Georgia Walker is a single mother who lives in NYC and owns her own knitting/yarn store. The store (Walker and Daughter) serves as the hub in this novel, home base for the cast of crazy characters that float in and out of Walker's life. I say single mother because technically she is - her baby daddy is absent from her daughter's life (until a few pages into the novel, that is), but in reality her daughter is being raised not only by Walker herself, but also by Anita, Georgia's mentor and fellow shopkeeper, and Peri and KC and Marty and...you get the idea. People like hanging out at the store and will often stick around to ask for help on a knitting project, and eventually a club of sorts is formed out of the regulars who always seem to be around on Friday nights.

The novel centers around the lives of the Walker women, but what I think it's really about in the end is the strength of female bonds, and the importance of knitting together a safety net for yourself. There are a couple of male characters in the book but they sort of seem to just add spice to the mix - they're not really what this is about. Walker has this great cast of characters in her life, and they irritate her from time to time, but I came to think of the friends in her life as different threads in her safety net - some of them are weaker threads, others are stronger, but when they all come together, she can lean on them and they'll support her when she needs it. So yes, knitting is what this novel is about in the literal sense but I think it's what it's about in the metaphorical sense as well - knitting together the support of the friends in your life to hold yourself up when you need it.

Did you see that coming?

Me neither.

4 comments:

Molly said...

so i needed some suggestions for books to read before i went to the library, so i perused your blog, so thanks. I already put 2 on hold (we have a wee library, so that is what you have to do). But the reason why I needed something to read was because I finished the Trueblood series with Sookie Stackhouse (Trueblood series on HBO is based on these books). They are Twilight for adults and better!

Tammar said...

Hi! I'm Molly Laufer's sister-in-law, which is how I found your blog. Awesome graphics, btw.
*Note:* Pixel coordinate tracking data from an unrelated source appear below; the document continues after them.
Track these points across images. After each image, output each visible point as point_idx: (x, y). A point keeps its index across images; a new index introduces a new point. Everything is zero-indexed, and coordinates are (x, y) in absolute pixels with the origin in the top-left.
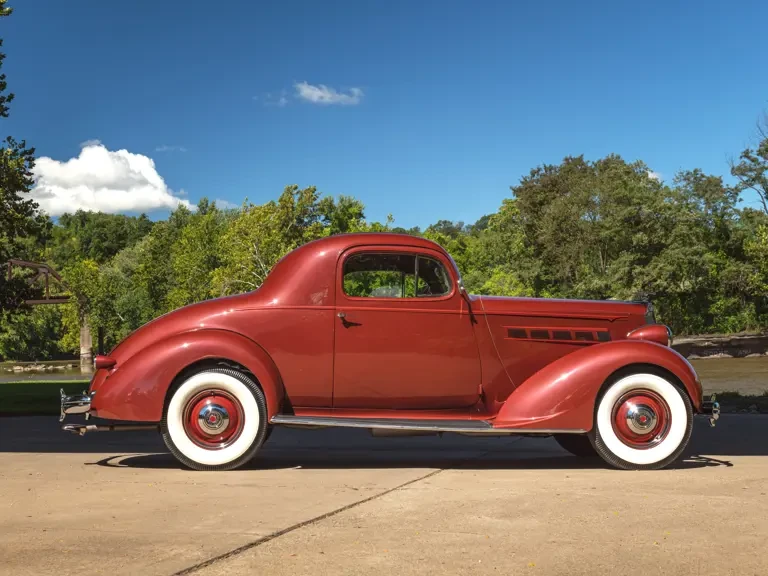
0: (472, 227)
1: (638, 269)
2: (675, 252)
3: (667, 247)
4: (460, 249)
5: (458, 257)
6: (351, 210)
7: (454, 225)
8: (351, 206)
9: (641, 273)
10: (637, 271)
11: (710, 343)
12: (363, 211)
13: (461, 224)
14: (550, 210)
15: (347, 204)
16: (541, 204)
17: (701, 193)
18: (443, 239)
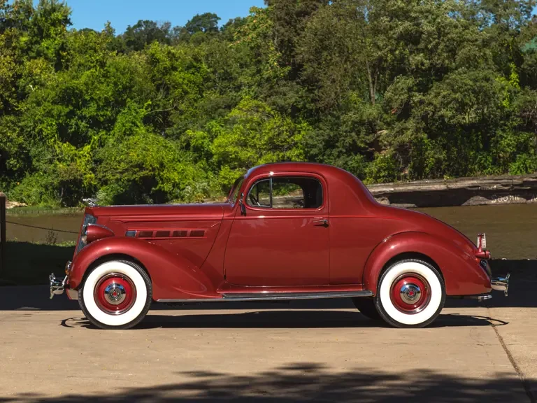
0: (182, 30)
1: (417, 97)
2: (463, 77)
3: (452, 70)
4: (195, 67)
5: (192, 77)
6: (54, 16)
7: (159, 26)
8: (54, 10)
9: (421, 102)
10: (416, 99)
11: (499, 186)
12: (69, 17)
13: (168, 25)
14: (312, 23)
15: (48, 8)
16: (300, 14)
17: (491, 6)
18: (173, 54)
I read TFNKC and the end was just awful! In a good way, but still, yeah, totally wrong for her to do that.

Bridgee said...

Thanks, Tammar! It's so cool to have a real author commenting on my blog :-) Agreed on TFNKC. I haven't started reading Knit Two yet...we'll see how that one turns out.

Molly said...

bridgee - just finished The Ames Girls and read the chapter about Christie while on the eliptical - totally had to hold in sobs. I had tears streaming down my face though. talk about awkward! thanks for the suggestion! I am now onto The Help!